Only the pictures are to be left out; return the rest of the data exactly as it stands.

[DATASET ENTRIES Boundary: Start]

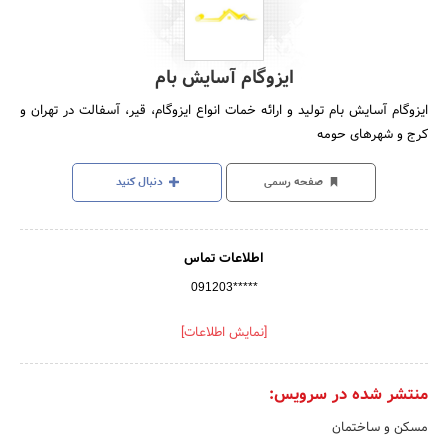
ایزوگام آسایش بام
ایزوگام آسایش بام تولید و ارائه خمات انواع ایزوگام، قیر، آسفالت در تهران و
کرج و شهرهای حومه
صفحه رسمی
دنبال کنید
اطلاعات تماس
091203*****
[نمایش اطلاعات]
منتشر شده در سرویس:
مسکن و ساختمان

[DATASET ENTRIES Boundary: End]

YOUR SOLUTION:
ایزوگام آسایش بام
ایزوگام آسایش بام تولید و ارائه خمات انواع ایزوگام، قیر، آسفالت در تهران و
کرج و شهرهای حومه
صفحه رسمی
دنبال کنید
اطلاعات تماس
091203*****
[نمایش اطلاعات]
منتشر شده در سرویس:
مسکن و ساختمان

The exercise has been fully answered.